Work to complete:
Copy out exactly the lines from the one containing "X531056Y231724D03*" to the last line of the records below, both included, and leave out any pictures.

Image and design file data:
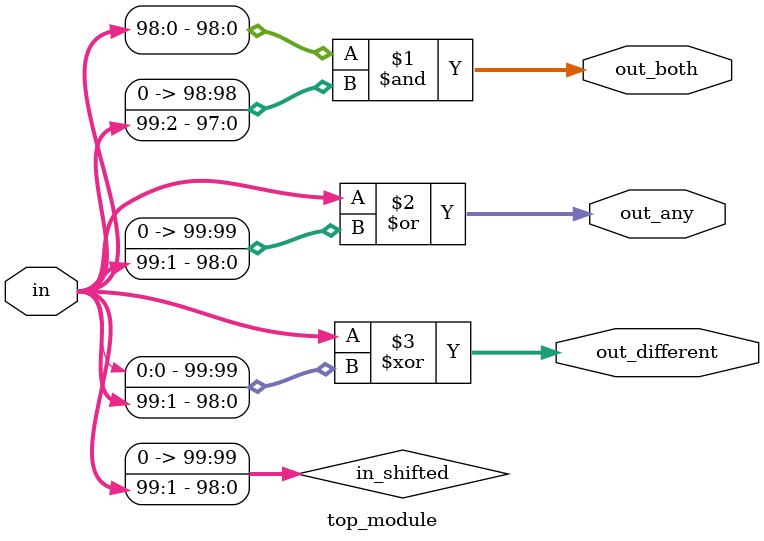
<source format=sv>
module top_module (
	input [99:0] in,
	output [98:0] out_both,
	output [99:0] out_any,
	output [99:0] out_different
);
    wire [99:0] in_shifted;

    // Shift the input signal by one bit to the right
    assign in_shifted = {1'b0, in[99:1]};

    // Generate out_both signal by performing bit-wise AND operation on in[98:0] and in_shifted[99:1]
    assign out_both = in[98:0] & in_shifted[99:1];

    // Generate out_any signal by performing bit-wise OR operation on in
    assign out_any = in | {1'b0, in[99:1]};

    // Generate out_different signal by performing bit-wise XOR operation on in
    assign out_different = in ^ {in[0], in[99:1]};
endmodule

</source>
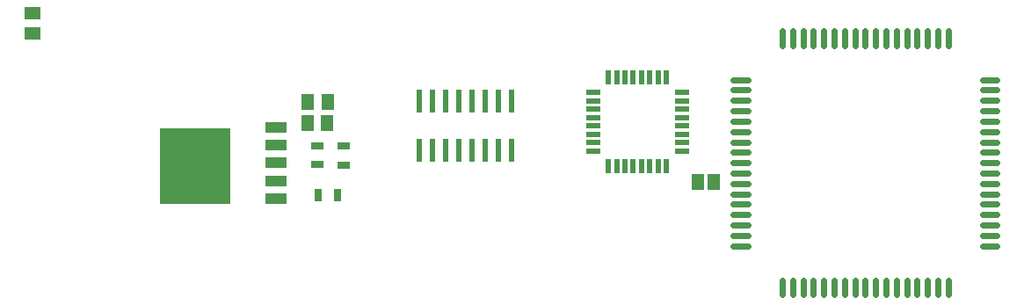
<source format=gbr>
G04 EAGLE Gerber RS-274X export*
G75*
%MOMM*%
%FSLAX34Y34*%
%LPD*%
%INSolderpaste Bottom*%
%IPPOS*%
%AMOC8*
5,1,8,0,0,1.08239X$1,22.5*%
G01*
%ADD10R,1.300000X1.500000*%
%ADD11R,2.159000X1.066800*%
%ADD12R,6.858000X7.239000*%
%ADD13C,0.600000*%
%ADD14R,1.200000X0.800000*%
%ADD15R,0.800000X1.200000*%
%ADD16R,1.500000X1.300000*%
%ADD17R,0.508000X1.358900*%
%ADD18R,1.358900X0.508000*%
%ADD19R,0.558800X2.184400*%
%ADD20R,1.168400X1.600200*%


D10*
X360120Y210366D03*
X379120Y210366D03*
X360178Y230902D03*
X379178Y230902D03*
D11*
X329712Y205936D03*
X329712Y188918D03*
X329712Y171900D03*
X329712Y154882D03*
X329712Y137864D03*
D12*
X251480Y168725D03*
D13*
X977200Y59100D02*
X977200Y45100D01*
X967200Y45100D02*
X967200Y59100D01*
X957200Y59100D02*
X957200Y45100D01*
X947200Y45100D02*
X947200Y59100D01*
X937200Y59100D02*
X937200Y45100D01*
X927200Y45100D02*
X927200Y59100D01*
X917200Y59100D02*
X917200Y45100D01*
X907200Y45100D02*
X907200Y59100D01*
X897200Y59100D02*
X897200Y45100D01*
X887200Y45100D02*
X887200Y59100D01*
X877200Y59100D02*
X877200Y45100D01*
X867200Y45100D02*
X867200Y59100D01*
X857200Y59100D02*
X857200Y45100D01*
X847200Y45100D02*
X847200Y59100D01*
X837200Y59100D02*
X837200Y45100D01*
X827200Y45100D02*
X827200Y59100D01*
X817200Y59100D02*
X817200Y45100D01*
X784200Y92100D02*
X770200Y92100D01*
X770200Y102100D02*
X784200Y102100D01*
X784200Y112100D02*
X770200Y112100D01*
X770200Y122100D02*
X784200Y122100D01*
X784200Y132100D02*
X770200Y132100D01*
X770200Y142100D02*
X784200Y142100D01*
X784200Y152100D02*
X770200Y152100D01*
X770200Y162100D02*
X784200Y162100D01*
X784200Y172100D02*
X770200Y172100D01*
X770200Y182100D02*
X784200Y182100D01*
X784200Y192100D02*
X770200Y192100D01*
X770200Y202100D02*
X784200Y202100D01*
X784200Y212100D02*
X770200Y212100D01*
X770200Y222100D02*
X784200Y222100D01*
X784200Y232100D02*
X770200Y232100D01*
X770200Y242100D02*
X784200Y242100D01*
X784200Y252100D02*
X770200Y252100D01*
X817200Y285100D02*
X817200Y299100D01*
X827200Y299100D02*
X827200Y285100D01*
X837200Y285100D02*
X837200Y299100D01*
X847200Y299100D02*
X847200Y285100D01*
X857200Y285100D02*
X857200Y299100D01*
X867200Y299100D02*
X867200Y285100D01*
X877200Y285100D02*
X877200Y299100D01*
X887200Y299100D02*
X887200Y285100D01*
X897200Y285100D02*
X897200Y299100D01*
X907200Y299100D02*
X907200Y285100D01*
X917200Y285100D02*
X917200Y299100D01*
X927200Y299100D02*
X927200Y285100D01*
X937200Y285100D02*
X937200Y299100D01*
X947200Y299100D02*
X947200Y285100D01*
X957200Y285100D02*
X957200Y299100D01*
X967200Y299100D02*
X967200Y285100D01*
X977200Y285100D02*
X977200Y299100D01*
X1010200Y252100D02*
X1024200Y252100D01*
X1024200Y242100D02*
X1010200Y242100D01*
X1010200Y232100D02*
X1024200Y232100D01*
X1024200Y222100D02*
X1010200Y222100D01*
X1010200Y212100D02*
X1024200Y212100D01*
X1024200Y202100D02*
X1010200Y202100D01*
X1010200Y192100D02*
X1024200Y192100D01*
X1024200Y182100D02*
X1010200Y182100D01*
X1010200Y172100D02*
X1024200Y172100D01*
X1024200Y162100D02*
X1010200Y162100D01*
X1010200Y152100D02*
X1024200Y152100D01*
X1024200Y142100D02*
X1010200Y142100D01*
X1010200Y132100D02*
X1024200Y132100D01*
X1024200Y122100D02*
X1010200Y122100D01*
X1010200Y112100D02*
X1024200Y112100D01*
X1024200Y102100D02*
X1010200Y102100D01*
X1010200Y92100D02*
X1024200Y92100D01*
D14*
X395024Y187950D03*
X395024Y169950D03*
D15*
X388500Y140678D03*
X370500Y140678D03*
D14*
X369718Y188462D03*
X369718Y170462D03*
D16*
X94774Y296838D03*
X94774Y315838D03*
D17*
X705748Y168913D03*
X697748Y168913D03*
X689748Y168913D03*
X681748Y168913D03*
X673748Y168913D03*
X665748Y168913D03*
X657748Y168913D03*
X649748Y168913D03*
D18*
X635013Y183648D03*
X635013Y191648D03*
X635013Y199648D03*
X635013Y207648D03*
X635013Y215648D03*
X635013Y223648D03*
X635013Y231648D03*
X635013Y239648D03*
D17*
X649748Y254384D03*
X657748Y254384D03*
X665748Y254384D03*
X673748Y254384D03*
X681748Y254384D03*
X689748Y254384D03*
X697748Y254384D03*
X705748Y254384D03*
D18*
X720484Y239648D03*
X720484Y231648D03*
X720484Y223648D03*
X720484Y215648D03*
X720484Y207648D03*
X720484Y199648D03*
X720484Y191648D03*
X720484Y183648D03*
D19*
X556456Y184480D03*
X543756Y184480D03*
X531056Y184480D03*
X518356Y184480D03*
X505656Y184480D03*
X492956Y184480D03*
X480256Y184480D03*
X467556Y184480D03*
X467556Y231724D03*
X480256Y231724D03*
X492956Y231724D03*
X505656Y231724D03*
X518356Y231724D03*
X531056Y231724D03*
X543756Y231724D03*
X556456Y231724D03*
D20*
X735838Y153924D03*
X751078Y153924D03*
M02*

</source>
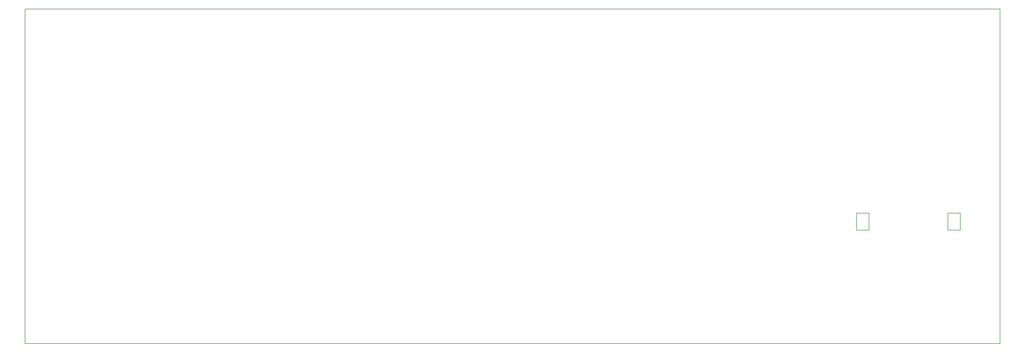
<source format=gm1>
%TF.GenerationSoftware,KiCad,Pcbnew,8.0.0-8.0.0-1~ubuntu23.10.1*%
%TF.CreationDate,2024-02-24T12:58:59+11:00*%
%TF.ProjectId,tbc_ui,7462635f-7569-42e6-9b69-6361645f7063,rev?*%
%TF.SameCoordinates,Original*%
%TF.FileFunction,Profile,NP*%
%FSLAX46Y46*%
G04 Gerber Fmt 4.6, Leading zero omitted, Abs format (unit mm)*
G04 Created by KiCad (PCBNEW 8.0.0-8.0.0-1~ubuntu23.10.1) date 2024-02-24 12:58:59*
%MOMM*%
%LPD*%
G01*
G04 APERTURE LIST*
%TA.AperFunction,Profile*%
%ADD10C,0.100000*%
%TD*%
%TA.AperFunction,Profile*%
%ADD11C,0.050000*%
%TD*%
G04 APERTURE END LIST*
D10*
X80000000Y-65000000D02*
X240000000Y-65000000D01*
X240000000Y-120000000D01*
X80000000Y-120000000D01*
X80000000Y-65000000D01*
%TO.C,SW1*%
D11*
X216500000Y-98600000D02*
X218500000Y-98600000D01*
X218500000Y-101400000D01*
X216500000Y-101400000D01*
X216500000Y-98600000D01*
X233500000Y-98600000D02*
X231500000Y-98600000D01*
X231500000Y-101400000D01*
X233500000Y-101400000D01*
X233500000Y-98600000D01*
%TD*%
M02*

</source>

Expected answer:
X531056Y231724D03*
X543756Y231724D03*
X556456Y231724D03*
D20*
X735838Y153924D03*
X751078Y153924D03*
M02*

</source>
<source format=gm1>
%TF.GenerationSoftware,KiCad,Pcbnew,8.0.0-8.0.0-1~ubuntu23.10.1*%
%TF.CreationDate,2024-02-24T12:58:59+11:00*%
%TF.ProjectId,tbc_ui,7462635f-7569-42e6-9b69-6361645f7063,rev?*%
%TF.SameCoordinates,Original*%
%TF.FileFunction,Profile,NP*%
%FSLAX46Y46*%
G04 Gerber Fmt 4.6, Leading zero omitted, Abs format (unit mm)*
G04 Created by KiCad (PCBNEW 8.0.0-8.0.0-1~ubuntu23.10.1) date 2024-02-24 12:58:59*
%MOMM*%
%LPD*%
G01*
G04 APERTURE LIST*
%TA.AperFunction,Profile*%
%ADD10C,0.100000*%
%TD*%
%TA.AperFunction,Profile*%
%ADD11C,0.050000*%
%TD*%
G04 APERTURE END LIST*
D10*
X80000000Y-65000000D02*
X240000000Y-65000000D01*
X240000000Y-120000000D01*
X80000000Y-120000000D01*
X80000000Y-65000000D01*
%TO.C,SW1*%
D11*
X216500000Y-98600000D02*
X218500000Y-98600000D01*
X218500000Y-101400000D01*
X216500000Y-101400000D01*
X216500000Y-98600000D01*
X233500000Y-98600000D02*
X231500000Y-98600000D01*
X231500000Y-101400000D01*
X233500000Y-101400000D01*
X233500000Y-98600000D01*
%TD*%
M02*

</source>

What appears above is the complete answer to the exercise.